Uploading Data and Programs

Through the Files tab page, you can create, delete, import, export, delete files in the analysis cluster.

Background

MRS clusters process data from OBS or HDFS. OBS provides customers with the data storage capabilities that are massive, secure, reliable, and cost-effective. MRS can directly process data in OBS. You can browse, manage, and use data on the web page of the management console and OBS Client.

Importing Data

Currently, MRS can only import data from OBS to HDFS. The file upload rate decreases with the increase of the file size. This mode applies to scenarios where the data volume is small.

You can perform the following steps to import files and directories:

  1. Log in to the MRS console.

  2. Choose Clusters > Active Clusters and click the name of the cluster to be queried to enter the page displaying the cluster's information.

  3. Click the Files tab to go to the file management page.

  4. Select HDFS File List.

  5. Go to the data storage directory, for example, bd_app1.

    The bd_app1 directory is only an example. You can use any directory on the page or create a new one.

    The requirements for creating a folder are as follows:

    • The folder name contains a maximum of 255 characters. The full path cannot exceed 1,023 characters.

    • The folder name cannot be empty.

    • The folder name cannot contain the following special characters: /:*?"<>|\;&,'!{}[]$%+`

    • The value cannot start or end with a period (.).

    • The spaces at the beginning and end are ignored.

  6. Click Import Data and configure the HDFS and OBS paths correctly. When configuring the OBS or HDFS path, click Browse, select a file directory, and click Yes.

    • OBS path

      • The path must start with obs://. In MRS 1.7.2 or earlier, the value must start with s3a://.

      • Files or programs encrypted by KMS cannot be imported.

      • An empty folder cannot be imported.

      • The directory and file name can contain letters, digits, hyphens (-), and underscores (_), but cannot contain the following special characters ;|&>,<'$*?\

      • The directory and file name cannot start or end with a space, but can contain spaces between them.

      • The OBS full path contains a maximum of 1,023 characters.

    • HDFS path

      • The path starts with /user by default.
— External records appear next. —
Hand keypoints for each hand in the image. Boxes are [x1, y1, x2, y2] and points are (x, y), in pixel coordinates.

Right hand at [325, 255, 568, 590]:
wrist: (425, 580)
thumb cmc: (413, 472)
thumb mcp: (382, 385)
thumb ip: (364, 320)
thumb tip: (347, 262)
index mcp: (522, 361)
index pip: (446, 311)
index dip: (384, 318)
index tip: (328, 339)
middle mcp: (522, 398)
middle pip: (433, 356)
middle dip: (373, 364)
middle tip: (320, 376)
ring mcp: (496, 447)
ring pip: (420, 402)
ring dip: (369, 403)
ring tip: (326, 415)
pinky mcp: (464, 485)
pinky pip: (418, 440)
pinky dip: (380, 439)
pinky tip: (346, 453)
      • The directory and file name can contain letters, digits, hyphens (-), and underscores (_), but cannot contain the following special characters: ;|&>,<'$*?\:

      • The directory and file name cannot start or end with a space, but can contain spaces between them.
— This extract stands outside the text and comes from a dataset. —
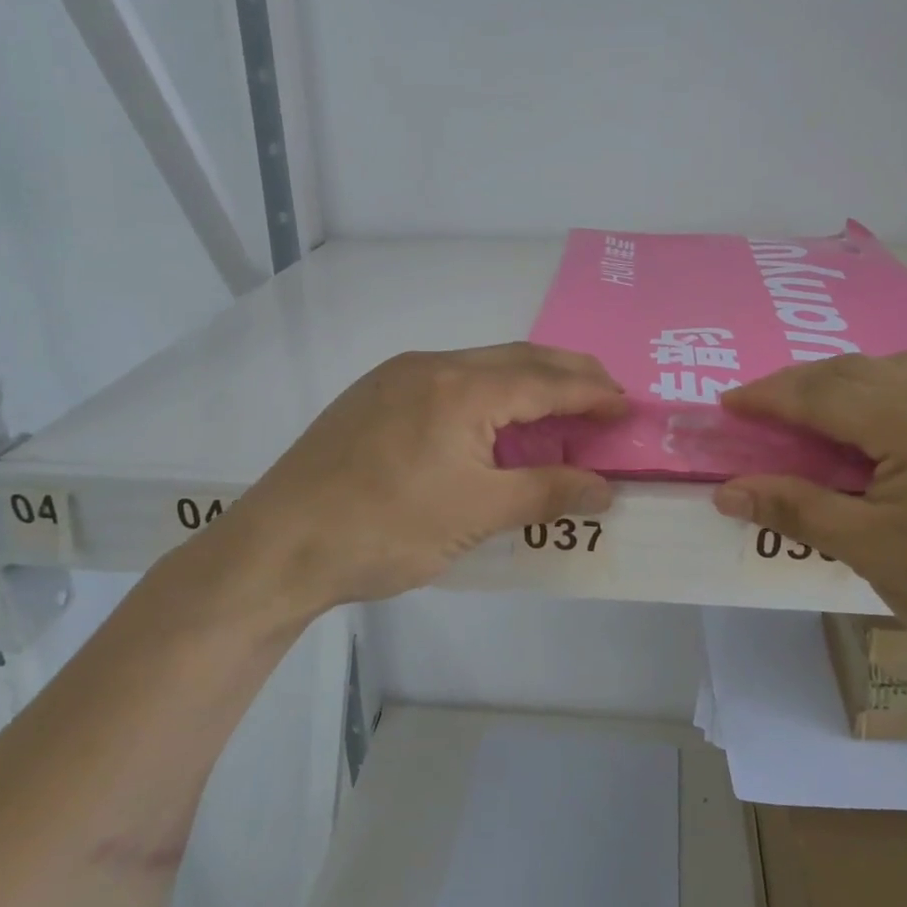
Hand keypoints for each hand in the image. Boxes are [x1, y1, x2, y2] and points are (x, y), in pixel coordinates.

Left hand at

      • The HDFS full path contains a maximum of 1,023 characters.

      • The HDFS parent directory in HDFS File List is displayed in the HDFS Path text box by default.

  7. Click OK.

    You can view the file upload progress on the File Operation Records tab page. MRS processes the data import operation as a DistCp job. You can also check whether the DistCp job is successfully executed on the Jobs tab page.

Exporting Data

After the data analysis and computing are completed, you can store the data in HDFS or export them to OBS.

You can perform the following steps to export files and directories:

  1. Log in to the MRS console.

  2. Choose Clusters > Active Clusters and click the name of the cluster to be queried to enter the page displaying the cluster's basic information.

  3. Click the Files tab to go to the file management page.

  4. Select HDFS File List.

  5. Go to the data storage directory, for example, bd_app1.

  6. Click Export Data and configure the OBS and HDFS paths. When configuring the OBS or HDFS path, click Browse, select a file directory, and click Yes.

    • OBS path

      • The path must start with obs://. In MRS 1.7.2 or earlier, the value must start with s3a://.

      • The directory and file name can contain letters, digits, hyphens (-), and underscores (_), but cannot contain the following special characters ;|&>,<'$*?\

      • The directory and file name cannot start or end with a space, but can contain spaces between them.

      • The OBS full path contains a maximum of 1,023 characters.

    • HDFS path

      • The path starts with /user by default.

      • The directory and file name can contain letters, digits, hyphens (-), and underscores (_), but cannot contain the following special characters: ;|&>,<'$*?\:

      • The directory and file name cannot start or end with a space, but can contain spaces between them.

      • The HDFS full path contains a maximum of 1,023 characters.

      • The HDFS parent directory in HDFS File List is displayed in the HDFS Path text box by default.

    Note

    When a folder is exported to OBS, a label file named folder name_$folder$ is added to the OBS path. Ensure that the exported folder is not empty. If the exported folder is empty, OBS cannot display the folder and only generates a file named folder name_$folder$.

  7. Click OK.

    You can view the file upload progress on the File Operation Records tab page. MRS processes the data export operation as a DistCp job. You can also check whether the DistCp job is successfully executed on the Jobs tab page.